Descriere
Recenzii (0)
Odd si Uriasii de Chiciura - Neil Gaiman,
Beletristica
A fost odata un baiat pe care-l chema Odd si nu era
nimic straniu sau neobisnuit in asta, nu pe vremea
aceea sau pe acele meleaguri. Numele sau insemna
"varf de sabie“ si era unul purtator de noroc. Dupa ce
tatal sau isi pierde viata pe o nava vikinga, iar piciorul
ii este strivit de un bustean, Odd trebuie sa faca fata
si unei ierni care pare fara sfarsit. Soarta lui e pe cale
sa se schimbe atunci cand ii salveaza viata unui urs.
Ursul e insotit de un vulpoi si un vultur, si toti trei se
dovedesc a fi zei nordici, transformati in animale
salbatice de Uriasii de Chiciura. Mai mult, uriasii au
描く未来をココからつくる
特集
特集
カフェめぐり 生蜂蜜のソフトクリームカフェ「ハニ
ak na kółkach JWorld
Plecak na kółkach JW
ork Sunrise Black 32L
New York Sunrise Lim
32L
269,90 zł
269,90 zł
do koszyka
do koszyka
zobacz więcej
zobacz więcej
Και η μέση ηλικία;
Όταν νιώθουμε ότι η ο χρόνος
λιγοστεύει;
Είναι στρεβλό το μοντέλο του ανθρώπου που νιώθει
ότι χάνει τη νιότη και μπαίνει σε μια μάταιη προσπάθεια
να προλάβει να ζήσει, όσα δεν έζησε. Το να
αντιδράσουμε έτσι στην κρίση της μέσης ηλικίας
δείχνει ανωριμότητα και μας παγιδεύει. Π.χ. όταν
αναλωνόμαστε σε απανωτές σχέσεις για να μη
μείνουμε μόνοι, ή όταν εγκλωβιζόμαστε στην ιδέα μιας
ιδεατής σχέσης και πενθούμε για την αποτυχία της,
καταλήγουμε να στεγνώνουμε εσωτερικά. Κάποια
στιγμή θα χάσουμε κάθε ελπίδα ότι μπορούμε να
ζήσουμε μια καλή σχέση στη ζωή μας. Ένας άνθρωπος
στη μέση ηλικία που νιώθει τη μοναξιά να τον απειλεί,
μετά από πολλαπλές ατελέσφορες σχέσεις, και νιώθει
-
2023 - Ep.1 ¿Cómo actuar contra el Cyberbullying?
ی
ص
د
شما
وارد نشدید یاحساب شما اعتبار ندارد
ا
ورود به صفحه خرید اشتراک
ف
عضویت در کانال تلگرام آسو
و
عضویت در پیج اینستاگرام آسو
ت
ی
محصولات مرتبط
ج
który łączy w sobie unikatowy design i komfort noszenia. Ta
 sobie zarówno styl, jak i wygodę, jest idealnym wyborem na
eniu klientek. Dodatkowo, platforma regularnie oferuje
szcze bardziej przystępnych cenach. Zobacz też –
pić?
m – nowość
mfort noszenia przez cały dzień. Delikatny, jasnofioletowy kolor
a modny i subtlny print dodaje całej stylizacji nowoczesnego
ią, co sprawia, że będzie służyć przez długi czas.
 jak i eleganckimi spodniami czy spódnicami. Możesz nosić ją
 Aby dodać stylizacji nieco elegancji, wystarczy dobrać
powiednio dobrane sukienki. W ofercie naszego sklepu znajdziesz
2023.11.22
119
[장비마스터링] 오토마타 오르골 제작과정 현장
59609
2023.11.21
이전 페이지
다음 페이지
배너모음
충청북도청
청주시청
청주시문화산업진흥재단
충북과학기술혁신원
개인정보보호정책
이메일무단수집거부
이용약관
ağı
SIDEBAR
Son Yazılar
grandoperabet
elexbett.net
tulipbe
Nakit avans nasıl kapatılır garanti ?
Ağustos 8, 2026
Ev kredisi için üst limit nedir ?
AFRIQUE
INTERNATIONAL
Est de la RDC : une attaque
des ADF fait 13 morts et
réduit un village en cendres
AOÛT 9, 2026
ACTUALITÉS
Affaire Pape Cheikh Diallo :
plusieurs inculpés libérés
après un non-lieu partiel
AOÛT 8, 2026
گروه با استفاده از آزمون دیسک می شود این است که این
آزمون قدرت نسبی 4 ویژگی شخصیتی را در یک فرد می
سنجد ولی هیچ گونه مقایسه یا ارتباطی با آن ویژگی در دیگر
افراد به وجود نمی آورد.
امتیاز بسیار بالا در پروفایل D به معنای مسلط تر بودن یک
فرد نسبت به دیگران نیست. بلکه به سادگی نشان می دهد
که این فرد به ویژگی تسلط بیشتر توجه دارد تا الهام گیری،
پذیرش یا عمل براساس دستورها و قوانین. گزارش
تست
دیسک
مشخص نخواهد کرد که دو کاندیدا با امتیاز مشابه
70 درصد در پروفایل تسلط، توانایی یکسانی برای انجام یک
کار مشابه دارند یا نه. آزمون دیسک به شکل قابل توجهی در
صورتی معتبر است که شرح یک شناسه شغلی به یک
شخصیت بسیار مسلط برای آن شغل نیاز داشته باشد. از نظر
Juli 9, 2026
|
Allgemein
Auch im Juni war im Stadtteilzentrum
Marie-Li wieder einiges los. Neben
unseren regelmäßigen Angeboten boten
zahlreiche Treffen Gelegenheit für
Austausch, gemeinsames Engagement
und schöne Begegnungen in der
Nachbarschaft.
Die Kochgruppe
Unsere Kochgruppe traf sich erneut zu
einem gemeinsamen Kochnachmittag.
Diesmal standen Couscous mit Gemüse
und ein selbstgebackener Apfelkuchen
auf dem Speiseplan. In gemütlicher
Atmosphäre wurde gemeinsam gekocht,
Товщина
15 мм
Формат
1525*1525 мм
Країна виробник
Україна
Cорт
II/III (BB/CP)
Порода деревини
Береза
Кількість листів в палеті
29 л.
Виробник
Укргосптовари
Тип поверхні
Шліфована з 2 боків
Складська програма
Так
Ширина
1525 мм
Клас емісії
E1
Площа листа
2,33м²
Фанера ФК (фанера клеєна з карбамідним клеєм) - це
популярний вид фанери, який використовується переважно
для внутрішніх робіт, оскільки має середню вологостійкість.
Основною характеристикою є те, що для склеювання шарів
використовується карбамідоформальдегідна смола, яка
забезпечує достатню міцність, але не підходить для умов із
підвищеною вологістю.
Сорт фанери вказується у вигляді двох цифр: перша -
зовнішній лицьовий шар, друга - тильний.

● ● ● ●

• [TO-DO ITEM]
Please state the number of lines above that hold the string "بسیار", with nothing else added.

• [EXERCISE OUTPUT]
2